[Data excerpts]
[Start of section]

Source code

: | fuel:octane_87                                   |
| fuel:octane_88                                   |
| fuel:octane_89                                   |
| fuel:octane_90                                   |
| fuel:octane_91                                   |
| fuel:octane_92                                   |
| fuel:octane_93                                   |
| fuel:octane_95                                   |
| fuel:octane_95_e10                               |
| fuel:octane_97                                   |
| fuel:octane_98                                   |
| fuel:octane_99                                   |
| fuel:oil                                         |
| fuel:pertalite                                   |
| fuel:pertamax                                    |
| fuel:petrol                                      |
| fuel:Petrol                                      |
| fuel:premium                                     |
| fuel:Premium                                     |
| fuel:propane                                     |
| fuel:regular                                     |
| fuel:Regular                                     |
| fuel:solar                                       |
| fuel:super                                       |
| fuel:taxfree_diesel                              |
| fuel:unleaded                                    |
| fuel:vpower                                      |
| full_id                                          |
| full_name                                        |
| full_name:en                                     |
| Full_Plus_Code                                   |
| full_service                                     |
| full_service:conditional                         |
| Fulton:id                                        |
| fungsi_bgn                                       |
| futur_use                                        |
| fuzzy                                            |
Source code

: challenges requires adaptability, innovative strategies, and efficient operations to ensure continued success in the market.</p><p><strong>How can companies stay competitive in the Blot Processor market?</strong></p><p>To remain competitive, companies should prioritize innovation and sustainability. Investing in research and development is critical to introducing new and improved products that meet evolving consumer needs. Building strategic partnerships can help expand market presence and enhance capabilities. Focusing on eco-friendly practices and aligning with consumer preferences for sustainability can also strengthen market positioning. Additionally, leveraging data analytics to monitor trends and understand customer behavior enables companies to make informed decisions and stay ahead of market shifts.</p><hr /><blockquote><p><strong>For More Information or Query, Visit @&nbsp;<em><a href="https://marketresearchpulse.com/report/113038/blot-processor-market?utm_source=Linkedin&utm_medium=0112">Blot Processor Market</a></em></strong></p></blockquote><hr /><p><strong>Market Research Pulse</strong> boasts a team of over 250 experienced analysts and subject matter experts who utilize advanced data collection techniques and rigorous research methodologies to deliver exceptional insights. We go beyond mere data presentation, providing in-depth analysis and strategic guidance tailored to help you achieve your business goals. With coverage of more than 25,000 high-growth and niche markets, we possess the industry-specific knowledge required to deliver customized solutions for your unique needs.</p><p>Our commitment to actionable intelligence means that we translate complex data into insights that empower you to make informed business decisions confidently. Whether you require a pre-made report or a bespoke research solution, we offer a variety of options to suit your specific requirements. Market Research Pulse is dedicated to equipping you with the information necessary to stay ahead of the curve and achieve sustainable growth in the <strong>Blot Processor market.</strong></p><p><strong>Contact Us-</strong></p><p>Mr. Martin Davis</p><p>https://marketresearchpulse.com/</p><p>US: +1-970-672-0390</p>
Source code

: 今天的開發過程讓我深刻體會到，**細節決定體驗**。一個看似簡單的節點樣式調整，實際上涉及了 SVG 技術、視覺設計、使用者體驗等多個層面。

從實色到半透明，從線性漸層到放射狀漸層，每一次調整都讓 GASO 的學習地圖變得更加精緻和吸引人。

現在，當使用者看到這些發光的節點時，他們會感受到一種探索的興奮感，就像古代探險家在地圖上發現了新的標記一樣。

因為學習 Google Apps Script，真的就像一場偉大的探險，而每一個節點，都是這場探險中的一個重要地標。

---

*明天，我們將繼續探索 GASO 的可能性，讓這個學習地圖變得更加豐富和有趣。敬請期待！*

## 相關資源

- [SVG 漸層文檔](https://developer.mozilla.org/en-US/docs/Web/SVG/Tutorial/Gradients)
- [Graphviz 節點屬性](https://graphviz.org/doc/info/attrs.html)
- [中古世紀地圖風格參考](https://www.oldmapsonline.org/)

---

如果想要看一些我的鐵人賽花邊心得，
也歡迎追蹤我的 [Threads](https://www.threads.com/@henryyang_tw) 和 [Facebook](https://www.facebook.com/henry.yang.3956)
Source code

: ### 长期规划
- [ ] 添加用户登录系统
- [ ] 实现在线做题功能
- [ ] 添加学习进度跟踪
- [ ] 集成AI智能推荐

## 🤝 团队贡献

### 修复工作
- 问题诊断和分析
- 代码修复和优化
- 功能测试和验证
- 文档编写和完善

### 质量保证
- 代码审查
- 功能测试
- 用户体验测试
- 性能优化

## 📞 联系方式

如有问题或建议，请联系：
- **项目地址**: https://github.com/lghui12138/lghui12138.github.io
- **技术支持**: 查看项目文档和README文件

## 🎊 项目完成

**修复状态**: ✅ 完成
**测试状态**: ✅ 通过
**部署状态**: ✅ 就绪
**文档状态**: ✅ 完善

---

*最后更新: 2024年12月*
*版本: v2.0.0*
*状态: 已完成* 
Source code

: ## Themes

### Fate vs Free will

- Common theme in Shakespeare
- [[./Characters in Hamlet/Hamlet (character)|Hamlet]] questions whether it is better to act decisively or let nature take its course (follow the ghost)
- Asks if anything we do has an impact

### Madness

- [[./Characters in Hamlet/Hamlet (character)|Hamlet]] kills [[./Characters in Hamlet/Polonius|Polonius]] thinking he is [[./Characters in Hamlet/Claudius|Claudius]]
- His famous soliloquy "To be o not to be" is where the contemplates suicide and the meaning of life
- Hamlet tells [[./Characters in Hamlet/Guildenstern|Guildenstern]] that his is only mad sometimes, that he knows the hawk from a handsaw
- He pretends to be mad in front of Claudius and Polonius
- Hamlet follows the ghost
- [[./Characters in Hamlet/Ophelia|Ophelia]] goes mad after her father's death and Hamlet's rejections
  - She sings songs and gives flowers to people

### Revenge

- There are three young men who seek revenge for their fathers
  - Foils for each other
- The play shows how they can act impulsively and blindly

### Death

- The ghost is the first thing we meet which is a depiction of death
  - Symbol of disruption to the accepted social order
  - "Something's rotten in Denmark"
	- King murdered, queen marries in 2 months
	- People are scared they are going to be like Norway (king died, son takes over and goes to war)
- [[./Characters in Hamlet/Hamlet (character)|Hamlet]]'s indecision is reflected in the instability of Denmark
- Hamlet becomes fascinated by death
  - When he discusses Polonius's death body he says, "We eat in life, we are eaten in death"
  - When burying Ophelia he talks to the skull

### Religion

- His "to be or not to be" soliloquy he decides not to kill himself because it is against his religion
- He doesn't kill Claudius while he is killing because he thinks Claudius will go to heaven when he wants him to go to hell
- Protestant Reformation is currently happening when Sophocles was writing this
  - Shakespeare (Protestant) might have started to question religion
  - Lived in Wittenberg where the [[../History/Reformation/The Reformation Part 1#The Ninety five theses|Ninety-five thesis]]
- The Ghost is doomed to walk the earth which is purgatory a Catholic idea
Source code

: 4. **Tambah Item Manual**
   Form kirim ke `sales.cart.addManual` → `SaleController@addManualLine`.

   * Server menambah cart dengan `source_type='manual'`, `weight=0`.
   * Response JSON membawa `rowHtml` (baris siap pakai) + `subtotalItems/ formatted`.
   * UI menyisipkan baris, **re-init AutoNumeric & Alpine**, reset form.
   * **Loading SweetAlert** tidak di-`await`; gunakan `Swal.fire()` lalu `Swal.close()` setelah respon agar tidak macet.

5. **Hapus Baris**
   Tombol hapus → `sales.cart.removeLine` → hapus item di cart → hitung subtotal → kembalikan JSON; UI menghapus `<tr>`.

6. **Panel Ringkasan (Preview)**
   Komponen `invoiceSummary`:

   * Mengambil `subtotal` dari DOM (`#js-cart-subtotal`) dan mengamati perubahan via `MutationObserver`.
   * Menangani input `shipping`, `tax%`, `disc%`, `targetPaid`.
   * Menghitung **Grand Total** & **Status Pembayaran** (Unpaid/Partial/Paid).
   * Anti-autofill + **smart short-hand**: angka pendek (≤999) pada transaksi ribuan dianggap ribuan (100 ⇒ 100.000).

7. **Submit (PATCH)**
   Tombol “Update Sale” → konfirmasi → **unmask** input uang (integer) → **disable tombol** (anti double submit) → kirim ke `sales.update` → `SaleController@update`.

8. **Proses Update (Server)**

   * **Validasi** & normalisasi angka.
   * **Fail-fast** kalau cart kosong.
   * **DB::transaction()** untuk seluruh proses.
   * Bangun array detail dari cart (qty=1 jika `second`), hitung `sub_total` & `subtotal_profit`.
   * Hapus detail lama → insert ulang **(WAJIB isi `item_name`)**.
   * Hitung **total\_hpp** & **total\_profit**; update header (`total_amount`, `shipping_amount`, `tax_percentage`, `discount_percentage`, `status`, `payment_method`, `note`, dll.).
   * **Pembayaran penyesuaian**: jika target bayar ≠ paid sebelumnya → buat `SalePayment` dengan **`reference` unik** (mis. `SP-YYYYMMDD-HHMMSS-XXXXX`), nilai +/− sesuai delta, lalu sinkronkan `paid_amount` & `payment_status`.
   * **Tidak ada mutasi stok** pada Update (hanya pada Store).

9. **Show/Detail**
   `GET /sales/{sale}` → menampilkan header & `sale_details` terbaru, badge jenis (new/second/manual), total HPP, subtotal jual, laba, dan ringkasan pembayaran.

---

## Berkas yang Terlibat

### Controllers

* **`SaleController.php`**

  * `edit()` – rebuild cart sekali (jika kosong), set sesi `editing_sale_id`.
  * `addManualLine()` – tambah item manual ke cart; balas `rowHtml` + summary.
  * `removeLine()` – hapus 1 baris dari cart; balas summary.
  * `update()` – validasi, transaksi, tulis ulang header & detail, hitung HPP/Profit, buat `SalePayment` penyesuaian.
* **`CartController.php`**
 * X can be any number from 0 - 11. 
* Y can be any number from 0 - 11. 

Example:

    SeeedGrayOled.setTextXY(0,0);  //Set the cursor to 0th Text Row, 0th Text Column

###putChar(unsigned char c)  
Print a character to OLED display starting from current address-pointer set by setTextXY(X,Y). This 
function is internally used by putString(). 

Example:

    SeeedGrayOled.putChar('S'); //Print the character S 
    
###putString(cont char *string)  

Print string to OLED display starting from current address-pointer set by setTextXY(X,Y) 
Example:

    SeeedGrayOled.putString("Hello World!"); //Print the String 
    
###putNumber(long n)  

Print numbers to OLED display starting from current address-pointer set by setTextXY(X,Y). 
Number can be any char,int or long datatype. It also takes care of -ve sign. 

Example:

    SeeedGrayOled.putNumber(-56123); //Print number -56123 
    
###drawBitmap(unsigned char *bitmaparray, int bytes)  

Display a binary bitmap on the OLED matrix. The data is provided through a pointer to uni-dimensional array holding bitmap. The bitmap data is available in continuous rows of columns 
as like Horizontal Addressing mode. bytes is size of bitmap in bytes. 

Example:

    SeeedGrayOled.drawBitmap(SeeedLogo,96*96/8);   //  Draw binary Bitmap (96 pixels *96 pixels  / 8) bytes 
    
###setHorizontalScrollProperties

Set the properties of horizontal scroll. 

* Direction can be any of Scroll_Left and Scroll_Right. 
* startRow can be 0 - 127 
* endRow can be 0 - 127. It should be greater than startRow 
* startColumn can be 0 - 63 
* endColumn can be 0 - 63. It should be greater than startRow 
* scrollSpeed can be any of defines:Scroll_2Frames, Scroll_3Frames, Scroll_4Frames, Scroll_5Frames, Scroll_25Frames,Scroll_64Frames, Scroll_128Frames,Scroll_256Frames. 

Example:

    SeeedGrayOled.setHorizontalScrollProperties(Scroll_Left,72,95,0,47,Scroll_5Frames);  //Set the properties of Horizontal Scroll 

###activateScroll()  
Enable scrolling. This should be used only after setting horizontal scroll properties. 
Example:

[End of section]

_What this task involves_.
For this exercise, output exactly the lines above from the line with "- People are" to the line with "4. **Tambah Item Manual**", counting both, and leave out the rest.

_Worked solution_.
	- People are scared they are going to be like Norway (king died, son takes over and goes to war)
- [[./Characters in Hamlet/Hamlet (character)|Hamlet]]'s indecision is reflected in the instability of Denmark
- Hamlet becomes fascinated by death
  - When he discusses Polonius's death body he says, "We eat in life, we are eaten in death"
  - When burying Ophelia he talks to the skull

### Religion

- His "to be or not to be" soliloquy he decides not to kill himself because it is against his religion
- He doesn't kill Claudius while he is killing because he thinks Claudius will go to heaven when he wants him to go to hell
- Protestant Reformation is currently happening when Sophocles was writing this
  - Shakespeare (Protestant) might have started to question religion
  - Lived in Wittenberg where the [[../History/Reformation/The Reformation Part 1#The Ninety five theses|Ninety-five thesis]]
- The Ghost is doomed to walk the earth which is purgatory a Catholic idea
Source code

: 4. **Tambah Item Manual**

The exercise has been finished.